Hay miles de páginas escritas sobre Tlatelolco. Ya nadie puede agregar más. Lo cierto es que Álvarez Garín, como la Tita y la Nacha; como las madres que antes y hoy buscan a sus hijos e hijas; nos tiene que remitir desgraciadamente a esa etapa que se llamó Guerra Sucia, la guerrilla que se bifurcó por el país; las promesas democráticas imposibles en nuestro sistema económico. Pero él, como otros cientos de hombres y mujeres, existen para recordarnos, todos los días, que vale la pena estar frente a las injusticias sin miramientos, sin doblarnos, sin adocenarnos y sin descanso.
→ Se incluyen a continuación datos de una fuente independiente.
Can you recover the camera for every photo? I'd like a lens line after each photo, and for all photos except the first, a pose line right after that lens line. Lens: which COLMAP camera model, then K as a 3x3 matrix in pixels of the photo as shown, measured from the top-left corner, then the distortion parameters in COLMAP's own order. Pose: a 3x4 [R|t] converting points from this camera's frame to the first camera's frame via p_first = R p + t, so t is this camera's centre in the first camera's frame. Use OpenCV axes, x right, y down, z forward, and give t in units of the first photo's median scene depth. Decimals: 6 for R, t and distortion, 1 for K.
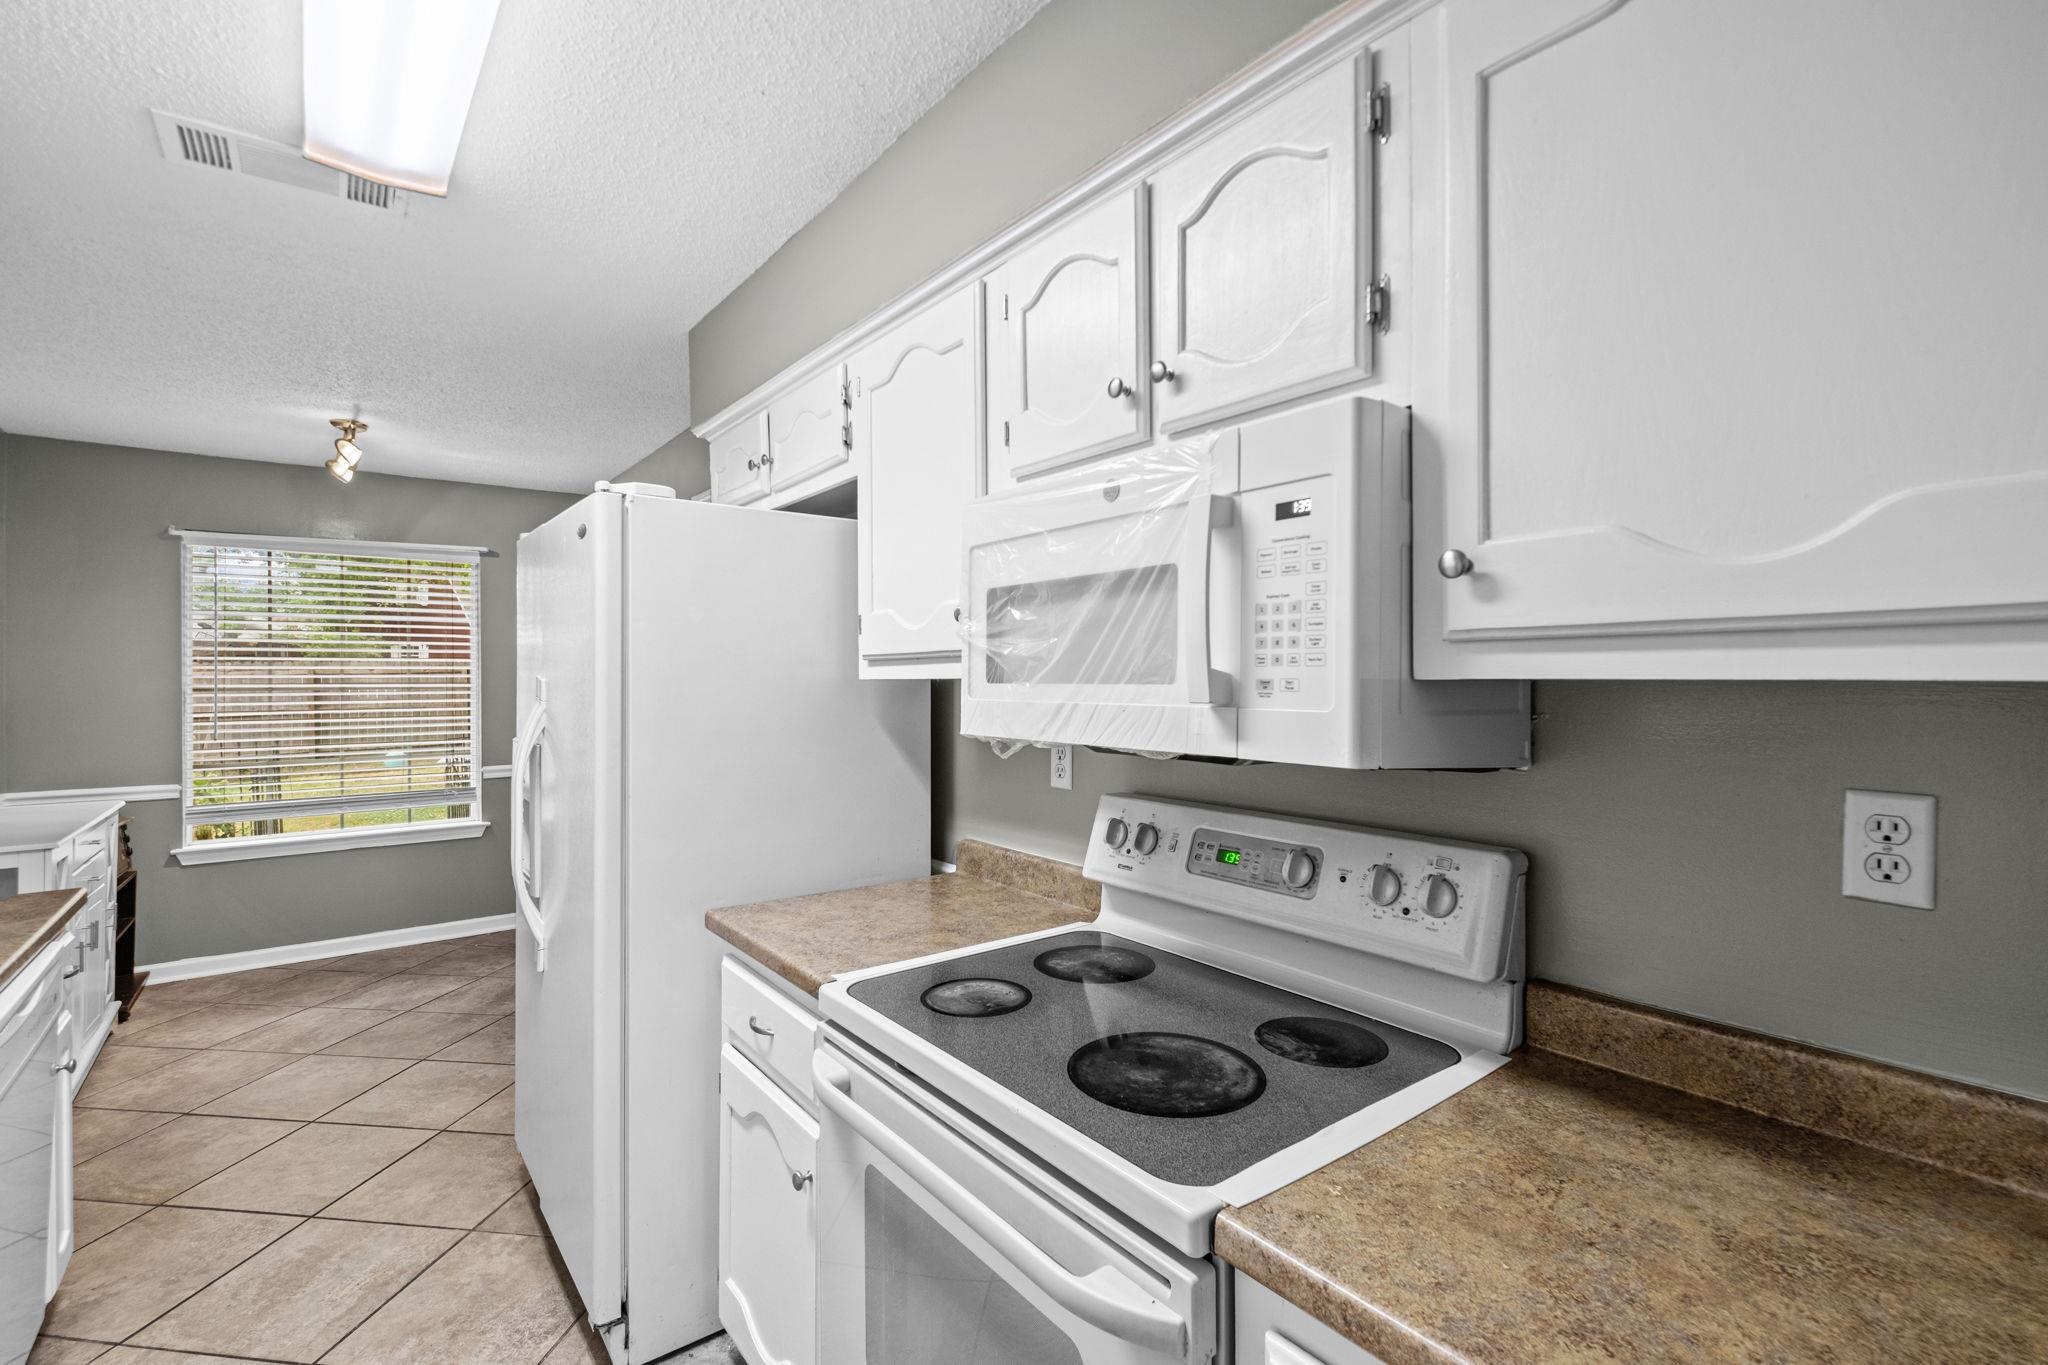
lens RADIAL K [[914.2, 0, 1027.2], [0, 914.2, 674.3], [0, 0, 1]] dist [-0.002805, -0.000560]
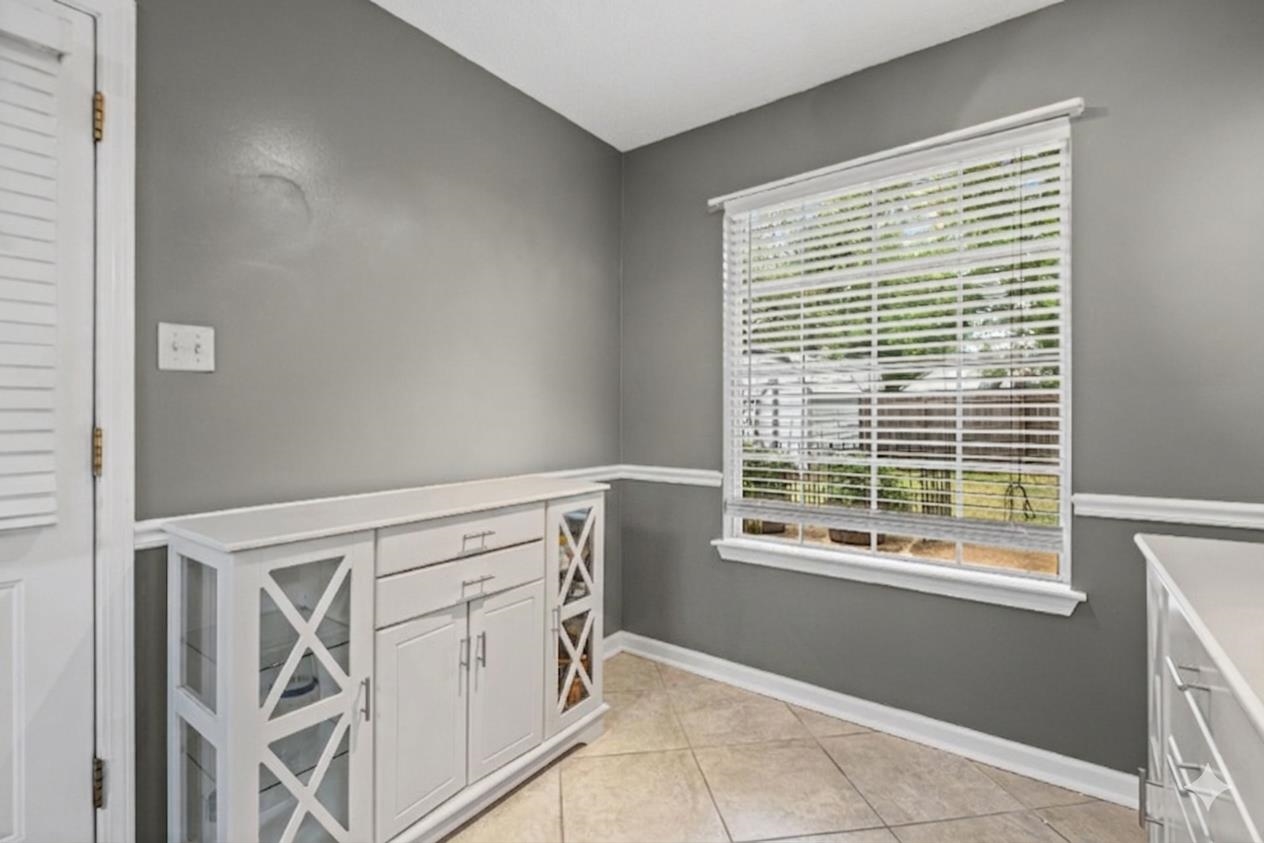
lens RADIAL K [[564.2, 0, 632.4], [0, 564.2, 419.6], [0, 0, 1]] dist [-0.002805, -0.000560]
pose [[0.262766, 0.000609, -0.964859, -0.387813], [-0.001447, 0.999999, 0.000237, 0.065453], [0.964859, 0.001334, 0.262766, 0.752698]]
De 1968 a la fecha hay que lamentar los asesinatos encaminados a cientos de dirigentes, hombres y mujeres, que han luchado por la tierra urbana y rural; por los salarios y los derechos de las y los trabajadores; por las libertades democráticas de expresión y participación; por la infinita y permanente demanda de los derechos humanos de las mujeres; por el voto bien contado; por una educación democrática y plural; por el cese de la violencia y a las detenciones extrajudiciales; por la humanización de las cárceles; por la aparición de las y los desparecidos; por el cumplimiento del debido proceso; por el cese de la violencia contra las mujeres; por el derecho al aborto; por la plenitud de la vida.
Luchadores y luchadoras que han perdido a una de las personalidades más fantásticas y aleccionadoras que nos han dejado una huella en el corazón y la fuerza para conquistar, como decía Rosario Castellanos, otra manera de vivir, otra forma de ser, otro camino que recorrer, donde seamos iguales, libres y felices.